### MATERIAL SUPPLIED ###

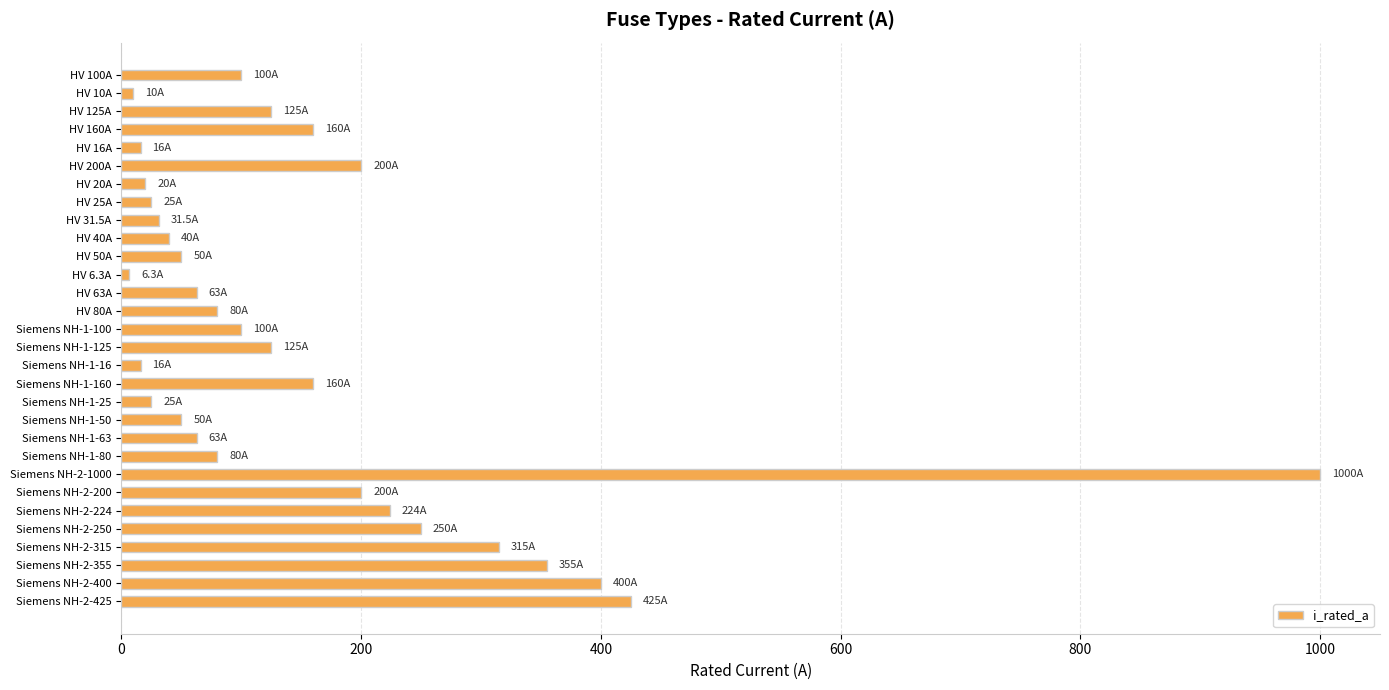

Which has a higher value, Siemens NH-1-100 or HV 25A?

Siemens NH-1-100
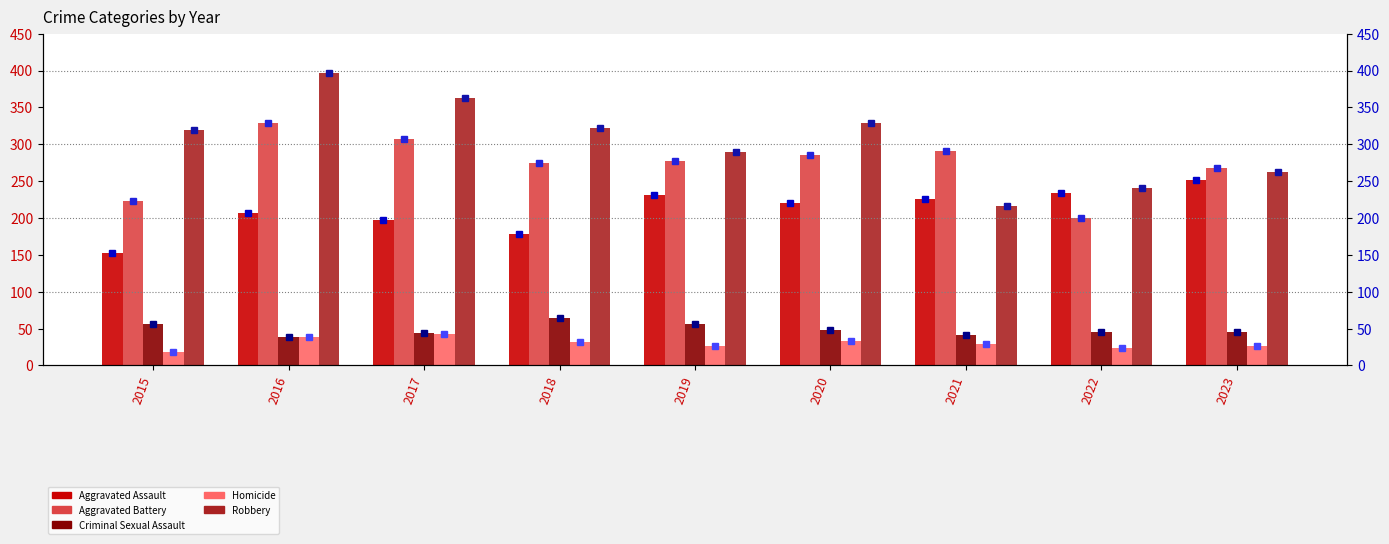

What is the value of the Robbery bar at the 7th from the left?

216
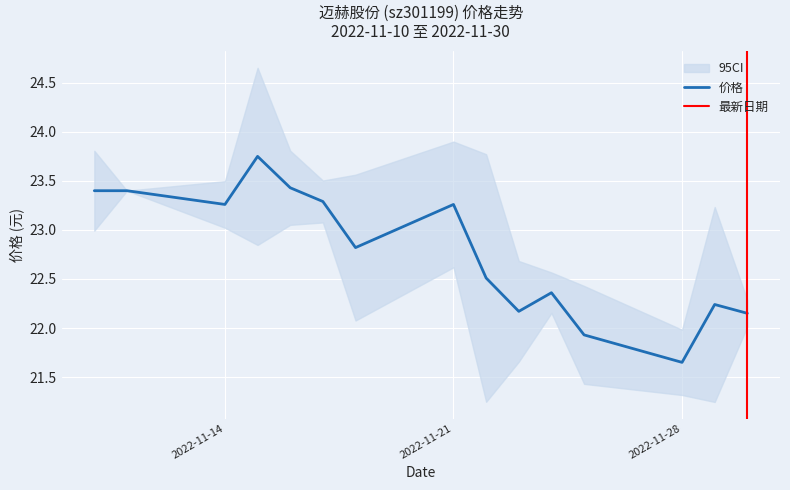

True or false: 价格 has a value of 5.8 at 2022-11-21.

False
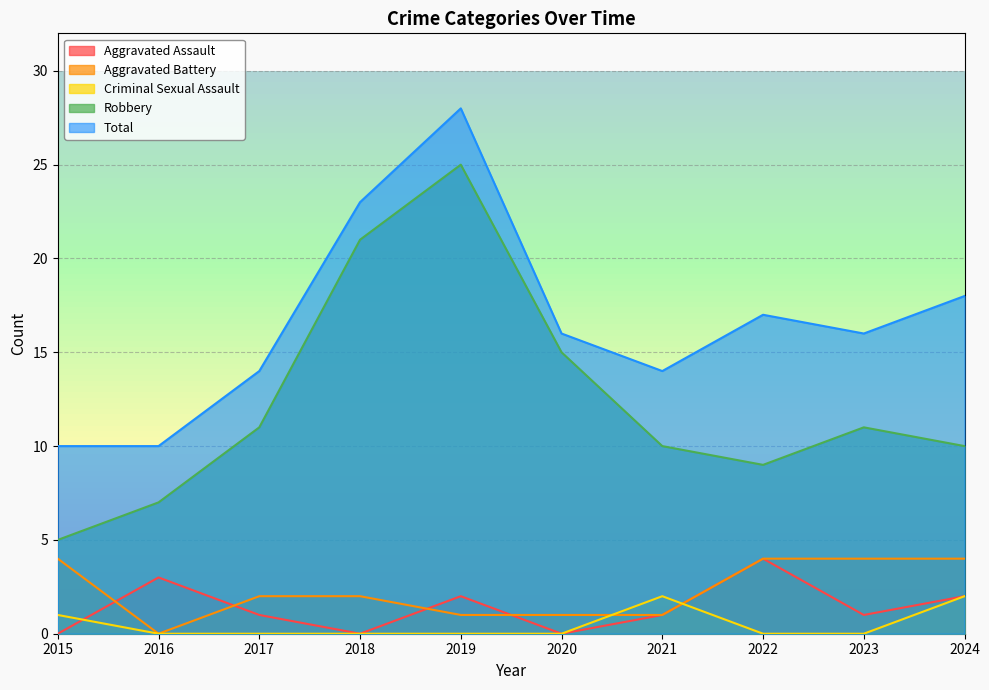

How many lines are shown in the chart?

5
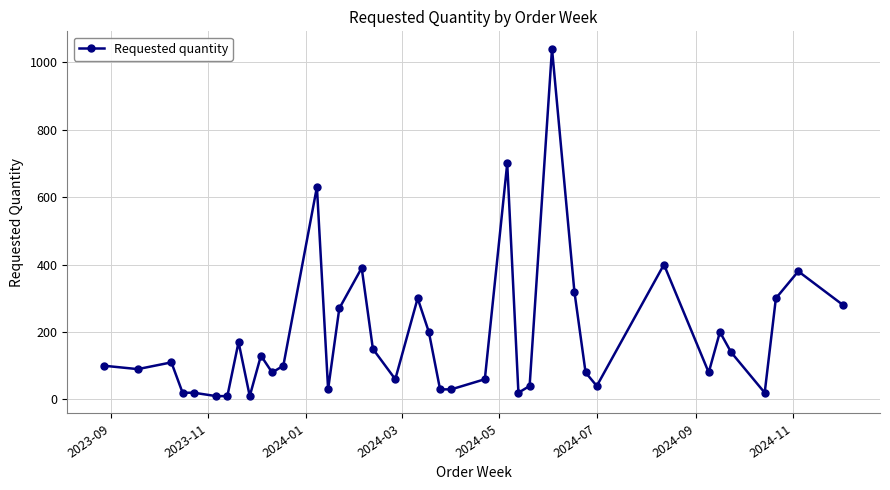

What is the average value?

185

###

WORK ORDER: Please copy the records word for word, starting at the line "How many lines are shown in the chart?" and ending at the last line of the records, and leave the pictures out.

EXERCISE ANSWER:
How many lines are shown in the chart?

5

What is the average value?

185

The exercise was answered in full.